Un fitness tracker con GPS integrado puede funcionar sin teléfono, pero un fitness tracker que solo usa GPS conectado no puede. Esa es una de las diferencias más importantes que conviene comprobar antes de comprar, porque dos trackers pueden anunciar GPS y aun así solo uno ser capaz de registrar una ruta completamente por su cuenta.
El GPS integrado es la mejor opción para corredores, ciclistas y senderistas que quieren dejar el teléfono en casa, porque permite al tracker fijar satélites directamente y registrar por sí solo distancia, ritmo y ruta. El GPS conectado es más común en pulseras más baratas o más simples y, aunque ahorra espacio, coste y batería al aprovechar la señal de ubicación del teléfono, los compradores que entrenan al aire libre sin teléfono deberían tratar el GPS integrado como una función imprescindible en lugar de asumir que cualquier etiqueta GPS significa lo mismo.
¿Qué impacto tiene el GPS en la batería de un fitness tracker?
El GPS tiene uno de los mayores impactos en la batería de un fitness tracker. En wearables compactos de estilo pulsera, la autonomía normal puede rondar los 7-12 días, pero el GPS integrado continuo puede reducir el tiempo útil de entrenamiento a unas 5-8 horas en los dispositivos más pequeños, así que el GPS suele ser la función principal que convierte un tracker de varios días en un dispositivo que necesita una carga mucho más cuidadosa.
Esa caída de batería se ve con facilidad en ejemplos reales de trackers, y explica por qué un entrenamiento con mucho uso de GPS cambia la experiencia práctica de propiedad mucho más que un seguimiento casual durante todo el día. El GPS integrado drena la batería con más fuerza, mientras que el GPS conectado suele ser más suave porque el teléfono hace una mayor parte del trabajo de ubicación. Los compradores que entrenan fuera con frecuencia deberían tratar la autonomía con GPS como un factor de compra central y no como una nota pequeña al margen.
¿Cuánto cuestan los fitness trackers con GPS?
Los mejores fitness trackers con GPS suelen costar entre 80 y 250 €, con las pulseras más simples de GPS conectado más cerca de los 80-150 € y las opciones más sólidas con GPS integrado o más orientadas al multideporte situándose más a menudo alrededor de 150-300 €.
En la gama baja, los compradores suelen pagar por pulseras ligeras de uso diario con soporte GPS suficiente para carreras y caminatas ocasionales.

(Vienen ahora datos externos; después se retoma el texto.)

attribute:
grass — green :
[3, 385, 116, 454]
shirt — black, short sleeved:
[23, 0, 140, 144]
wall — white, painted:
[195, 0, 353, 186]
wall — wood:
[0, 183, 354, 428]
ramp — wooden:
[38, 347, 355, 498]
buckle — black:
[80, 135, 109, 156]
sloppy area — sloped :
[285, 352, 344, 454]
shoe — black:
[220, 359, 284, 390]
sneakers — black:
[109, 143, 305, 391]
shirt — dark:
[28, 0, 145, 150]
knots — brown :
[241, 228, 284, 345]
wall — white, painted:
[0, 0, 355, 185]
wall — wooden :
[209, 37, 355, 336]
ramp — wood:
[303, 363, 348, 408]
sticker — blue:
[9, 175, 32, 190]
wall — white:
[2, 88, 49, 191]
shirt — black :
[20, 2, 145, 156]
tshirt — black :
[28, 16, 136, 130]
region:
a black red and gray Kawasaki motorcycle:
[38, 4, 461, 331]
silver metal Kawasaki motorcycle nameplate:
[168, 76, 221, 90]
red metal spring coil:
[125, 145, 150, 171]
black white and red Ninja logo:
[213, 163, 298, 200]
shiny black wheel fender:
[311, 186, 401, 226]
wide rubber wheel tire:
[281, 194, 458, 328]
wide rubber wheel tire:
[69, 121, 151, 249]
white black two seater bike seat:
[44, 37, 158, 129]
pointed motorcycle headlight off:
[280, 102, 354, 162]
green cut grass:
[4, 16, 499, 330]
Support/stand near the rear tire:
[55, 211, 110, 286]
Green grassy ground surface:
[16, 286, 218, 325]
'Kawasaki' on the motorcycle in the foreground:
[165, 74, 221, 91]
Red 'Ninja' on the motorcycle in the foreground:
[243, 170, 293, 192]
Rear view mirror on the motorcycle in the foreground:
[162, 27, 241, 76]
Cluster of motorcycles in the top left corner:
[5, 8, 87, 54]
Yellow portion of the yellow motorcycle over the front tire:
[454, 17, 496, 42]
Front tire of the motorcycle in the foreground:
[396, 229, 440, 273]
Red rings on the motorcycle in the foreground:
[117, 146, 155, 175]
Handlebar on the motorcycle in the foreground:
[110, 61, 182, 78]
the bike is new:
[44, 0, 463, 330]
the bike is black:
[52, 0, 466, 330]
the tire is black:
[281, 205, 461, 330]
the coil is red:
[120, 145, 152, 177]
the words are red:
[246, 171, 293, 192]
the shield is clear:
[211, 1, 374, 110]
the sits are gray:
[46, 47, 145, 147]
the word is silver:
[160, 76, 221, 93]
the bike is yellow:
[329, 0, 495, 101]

En la gama media, el dinero extra suele aportar mejor posicionamiento, mejores pantallas y datos de entrenamiento más completos.
Por encima de eso, las diferencias de precio suelen reflejar soporte deportivo más amplio, materiales más resistentes y funciones de navegación o entrenamiento más avanzadas en lugar de la simple presencia del GPS en sí.